The 2 or 3 percent average margins in trucking don't leave much room for correction when a cost of doing business spikes and even less if more than one makes a surge upward, says Chris Burruss, president and CEO of the Tennessee Trucking Association.

"Typically we see spikes periodically," he says. "But this one has lasted 18 months."

In comparison to the last major fuel crunch in the 1970s, Burruss pegs the current round as more difficult for the industry.

While the argument can be made that taking inflation rates into account fuel actually costs less now than it did in the 1970s, Burruss points out the relatively unchanging rate structures companies have operated under for years.

"We've got companies operating on rates they were charging in the 1980s," Burruss says.

In the middle or on the small end of the market, smaller operators feel the pinch more acutely.

"It's the No. 2 cost," says Mike McFarlin, Nashville-based M&W Transportation's vice president of operations. Fuel prices have "gone up 25 to 30 percent and they've done it in a market where the economy is soft."

The American Trucking Association tracks the numbers and can draw a direct correlation between the price of fuel and general health of the trucking industry, says Diego Slatez, an economist for the organization.

"Failures have increased at the same pace that fuel rates have increased," he says.

In the third quarter of 1999, when the average price of crude oil was below $15 per barrel, about 350 trucking businesses failed, according to an ATA study.

The first quarter of 2000 saw that average barrel price jump to around $20, while the number of trucking businesses failures likewise jumped to 650.

When the average price per barrel topped $33 per barrel in the third quarter of 2000, the number of failed trucking companies jumped to around 1,300.

In fact, from the first quarter of 2000 through the first quarter of this year, there were about 4,900 company failures.
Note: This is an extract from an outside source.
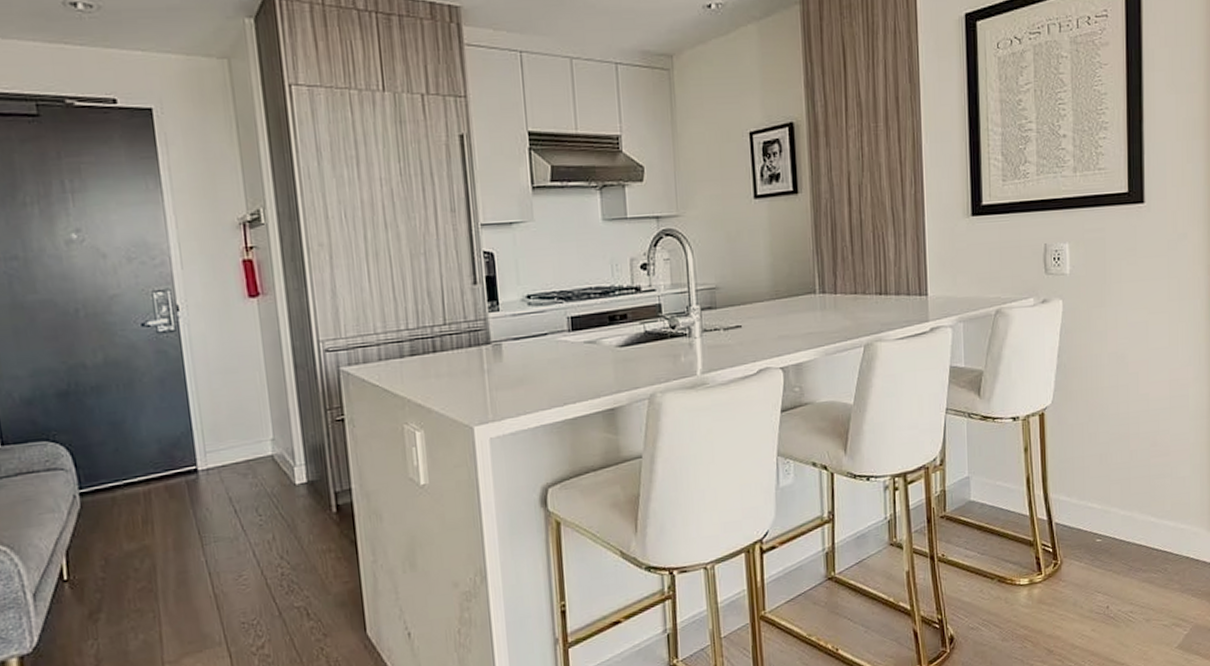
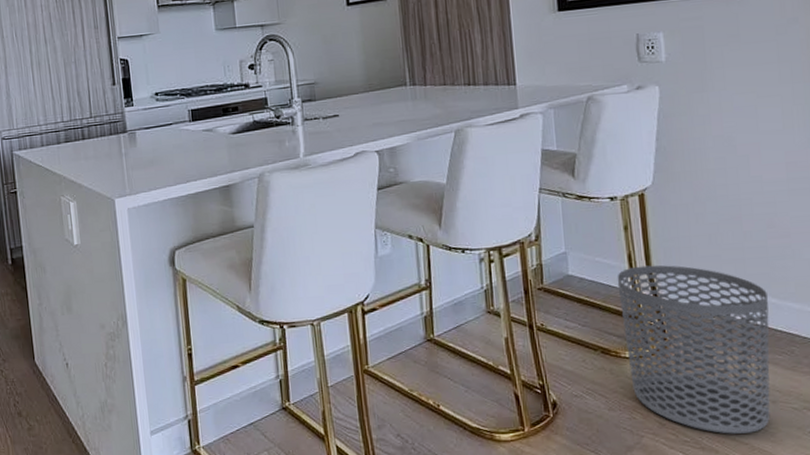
waste bin: none [1015,487,1148,656] -> present [617,265,770,434]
In the preceding five quarters, there were about 1,500.

To ward off encroaching fuel costs, trucking companies are adding a surcharge to their rates to recoup fuel costs, but it's no cure-all for the oil-price ailment.

In fact, surcharges aren't the answer to the problem, says Joel Ferguson, president of Fine Line Carriers Inc.

"You only recoup about 80 to 85 percent of your fuel cost through a service charge," Ferguson says. There is no surcharge involved in "deadheading" -- moving an empty truck to and fro -- and the cost adds up.

For Ferguson and other small carriers, all they can hope for is that oil prices stop rising.

"I see it leveling off right now, at least that's what all of the carriers are hoping," he says.